A poetess worth words
A Poetess worth words
In my shoe I put the pilgrims flower,
Yellow heart and purple petal
The little star , Speedwell.
Through wooded lanes I climb,
Where rowan tree and cowslip
Bloom in froth of cream
And scent the air with
Procreation’s smell. Soft thunder
Of the waterfall, urgent torrent,,
Pillar of white liquid life ,a strand
On the mountain’s slatey shoulder
Where it breaks the skin-deep green of field.
Up on the lands by Kendal
I am walking dale and fell,
In Wordsworth country.
Dark she was, her smile
White as the wave crest
Breaking on the shore of future’s land,
Hair was in braids about her face,
Her poems in a notebook,
Spoke of the freedom to desire,
To answer the inner voice with deed,
Not to be a piece of trade,
In a family deal in
Sermons from the sure-men
Did not her spirit tire,
Shafilea, a Queen of Sheba, she
Was a poet born to bloom unheard
Her lyric throat burned by bleach
,Her words scalded from the world,
Her sweetness snuffed by a killer’s care.

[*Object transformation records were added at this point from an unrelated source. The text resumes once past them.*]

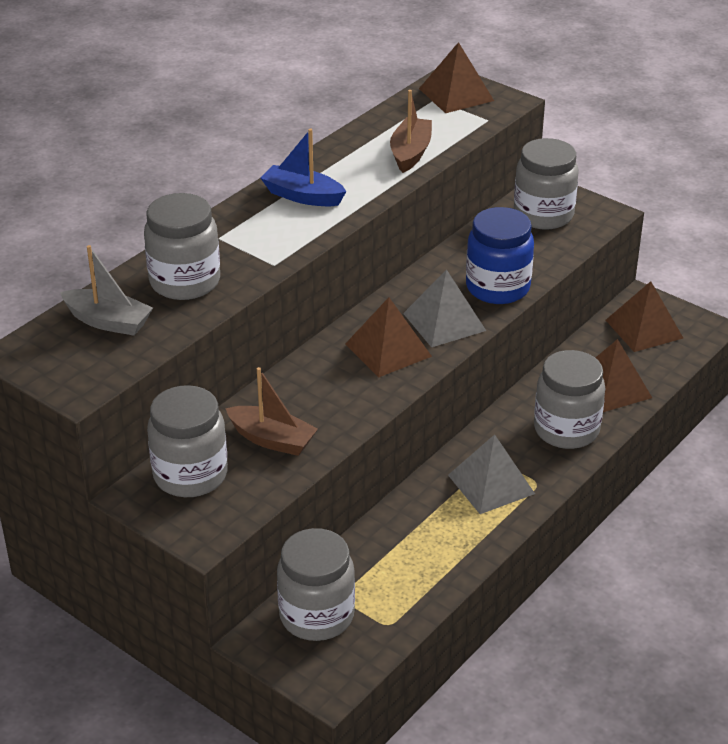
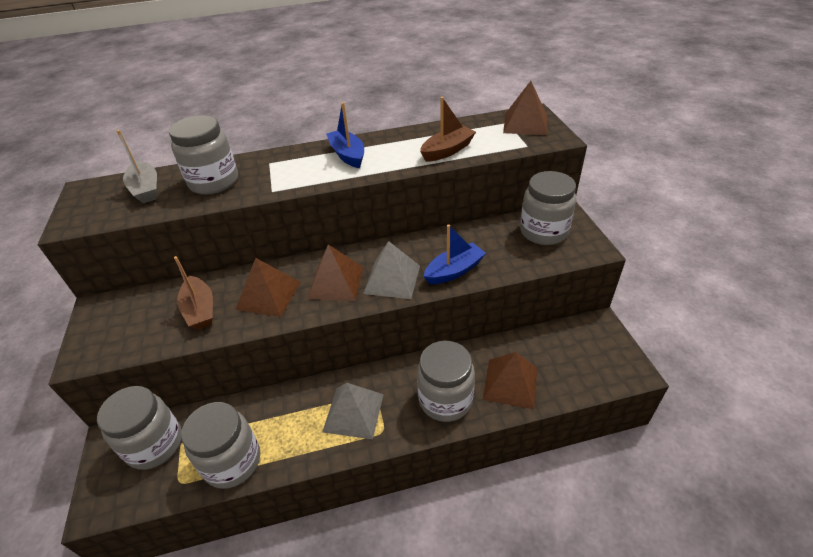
camera: 40 degrees right, 5 degrees up
grey jar [147,385,228,497] -> grey jar moved to [181,402,260,489]
blue jar [466,207,534,304] -> blue boat [424,225,486,284]
brown pyramid [606,281,683,352] -> brown pyramid moved to [235,258,301,317]

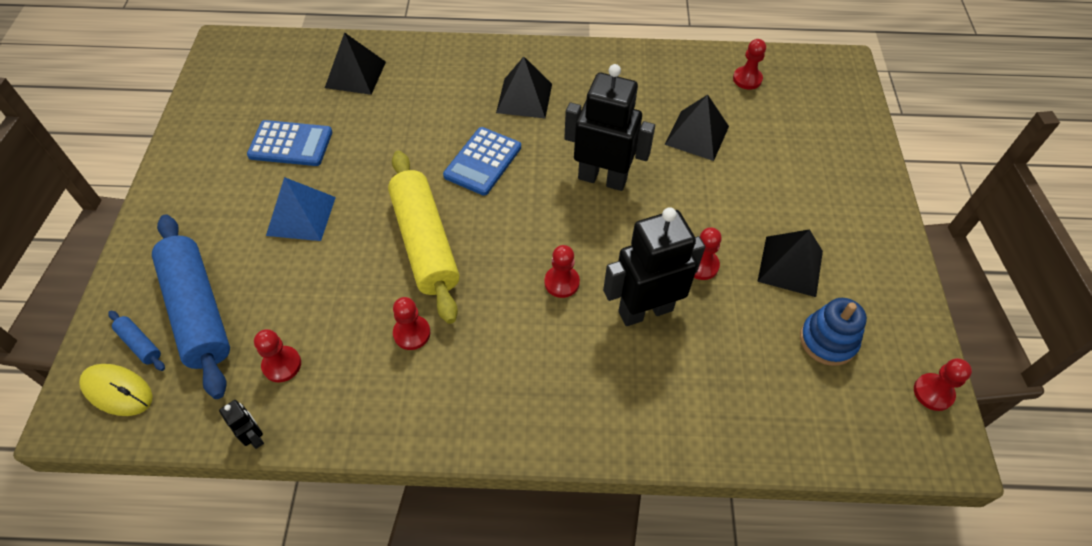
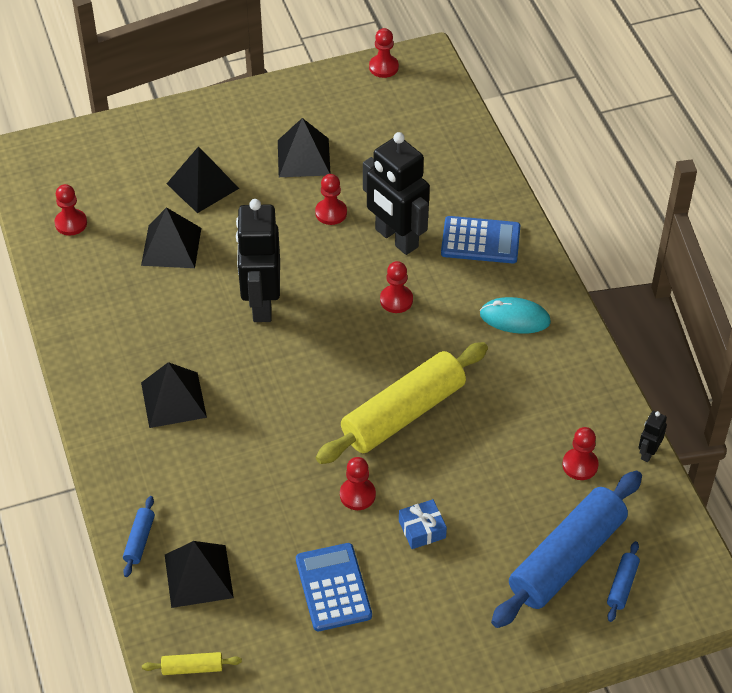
camera: 110 degrees left, 5 degrees down
yellow mouse [79,364,153,416] -> none
blue pyramid [266,177,336,241] -> blue gift [399,499,447,549]
red pawn [393,297,431,350] -> red pawn moved to [340,457,376,510]
blue calculator [443,127,521,196] -> blue calculator moved to [441,216,520,263]
blue stacking toy [800,298,867,366] -> none
none -> blue rolling pin [123,496,155,577]
none -> yellow rolling pin [142,652,242,675]
none -> black pyramid [167,146,239,213]
none -> turquoise mouse [480,297,551,334]

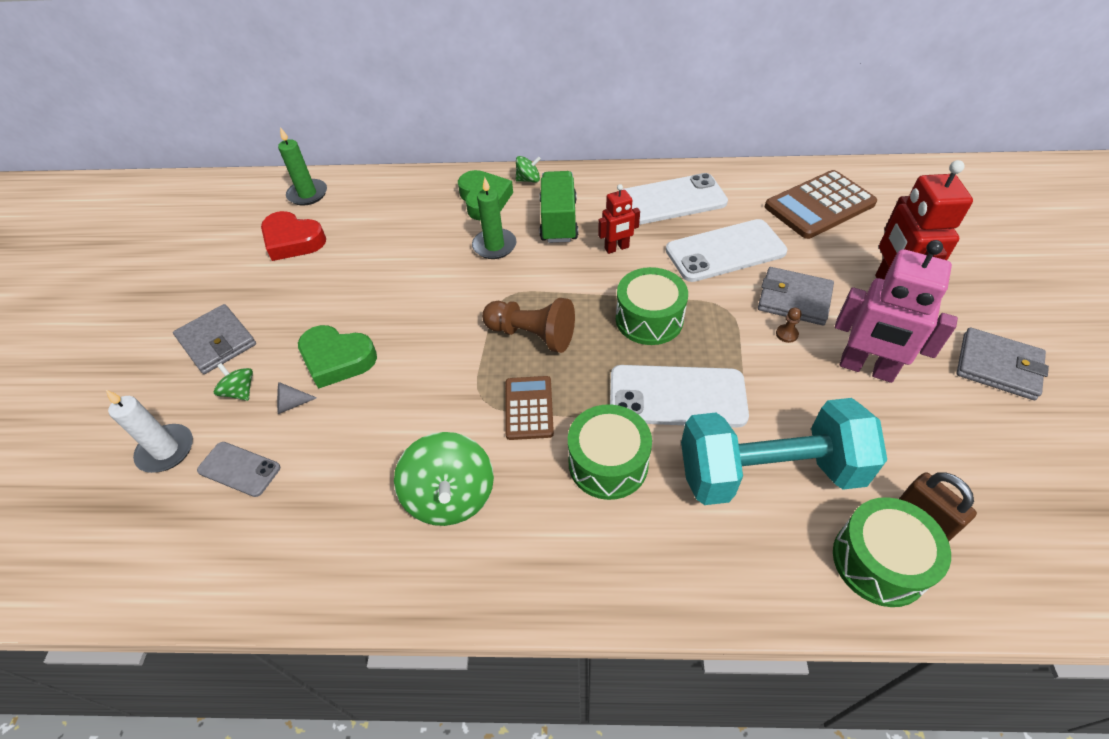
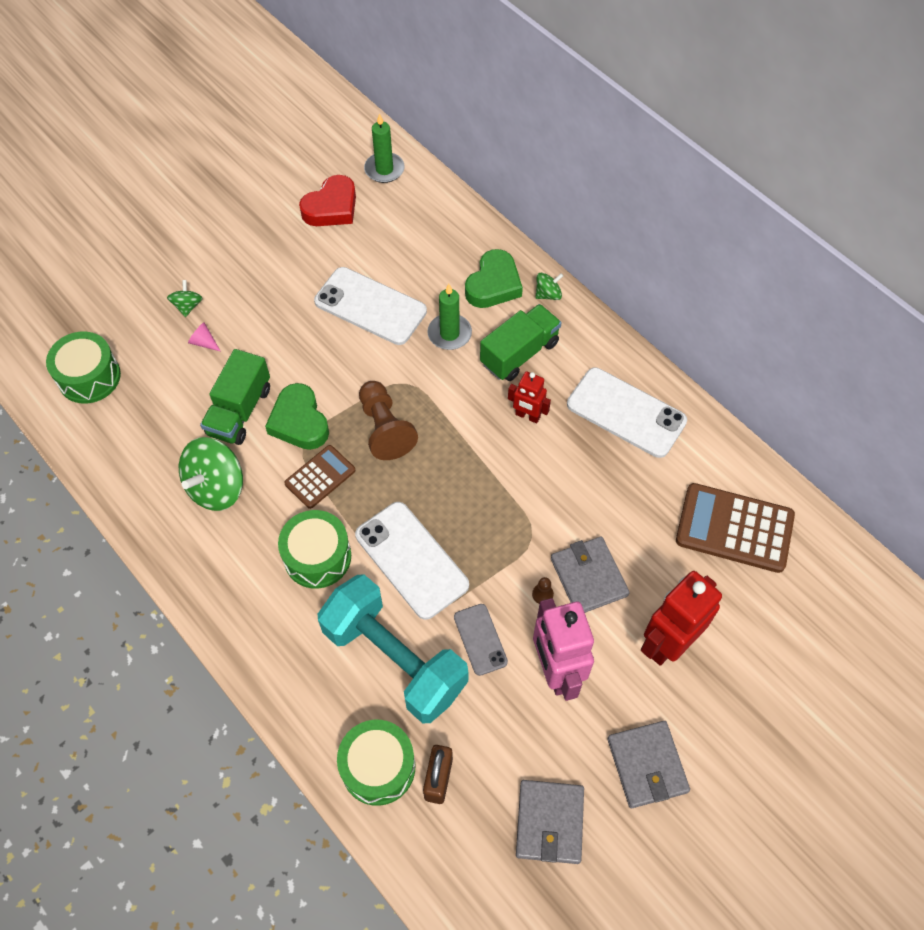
camera: 45 degrees right, 10 degrees up
white candle [106,390,193,473] -> none
grey wallet [173,304,256,374] -> grey wallet moved to [516,780,584,864]
grey phone [197,442,280,497] -> grey phone moved to [454,604,508,676]
red heart [261,211,326,261] -> red heart turned 120 degrees counterclockwise [299,175,356,226]
grey cone [277,382,317,414] -> pink cone [188,323,221,352]
green heart [298,325,377,389] -> green heart moved to [265,383,329,450]
green spinning top [516,156,541,183] -> green spinning top turned 60 degrees counterclockwise [535,273,563,300]
green drum [616,267,688,345] -> green drum moved to [46,331,121,404]
white phone [666,219,787,282] -> white phone moved to [314,267,427,345]
none -> green truck [200,349,270,445]

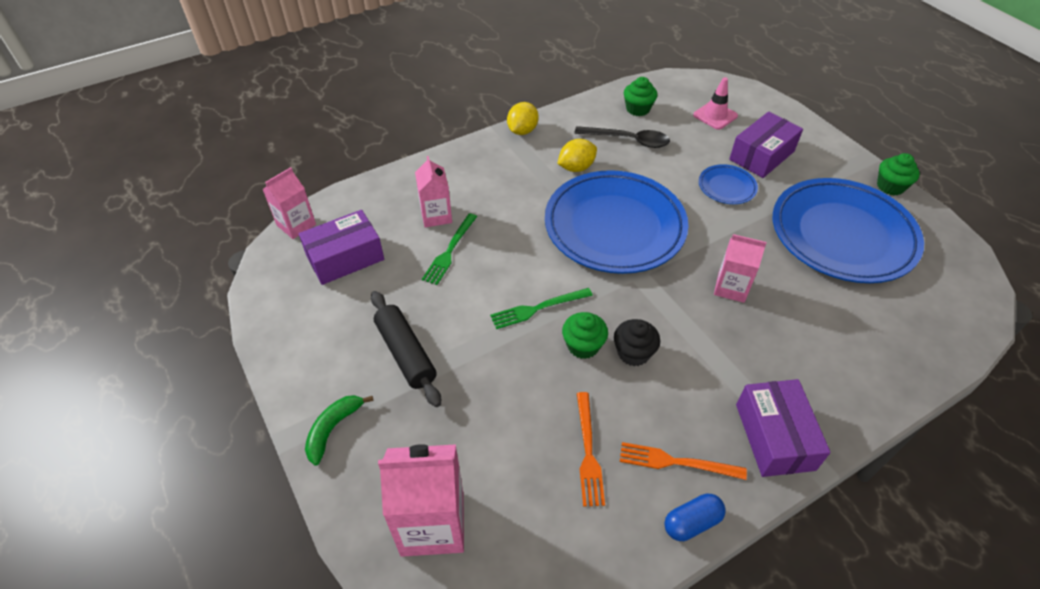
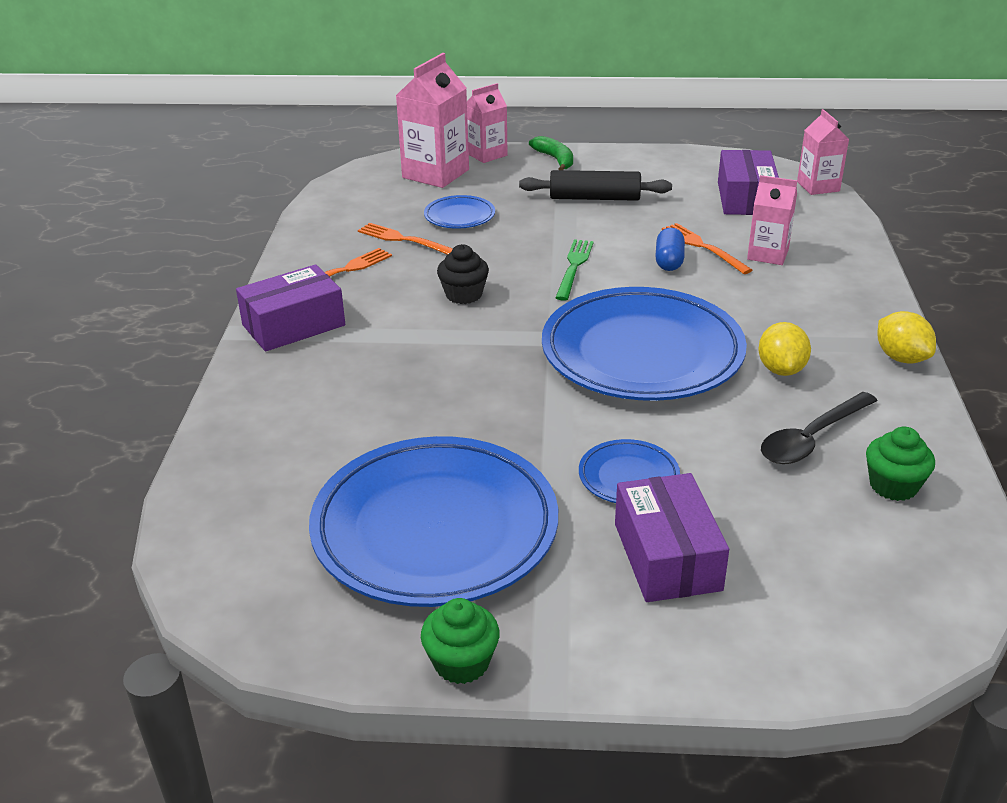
camera: 125 degrees right, 15 degrees down
green fork [422,213,477,285] -> orange fork [662,223,752,274]
green cupcake [562,312,608,359] -> none
blue capsule [664,494,726,541] -> blue capsule moved to [655,228,685,271]
pink traffic cone [693,77,738,130] -> none
pink carton [714,234,767,303] -> pink carton moved to [467,83,508,163]
purple box [736,379,831,477] -> purple box turned 60 degrees counterclockwise [236,264,345,352]
none -> blue plate [424,195,495,229]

Where are the words in verse or rhyme,
To honour her, or name the crime?
So perhaps the thugs chose well
To lay her body by a stream,
In a wooded dell, in this
The poet’s country,
well worth the words.
Cynthia Buell Thomas
Tue 15th Sep 2009 10:54
Stephen, this is a lovely, lyrical piece of work, and a good story development. Am I too bold to see a tongue-in-cheek play on Wordsworth, and the poet's 'Lake Country'? No one else has mentioned such a connection.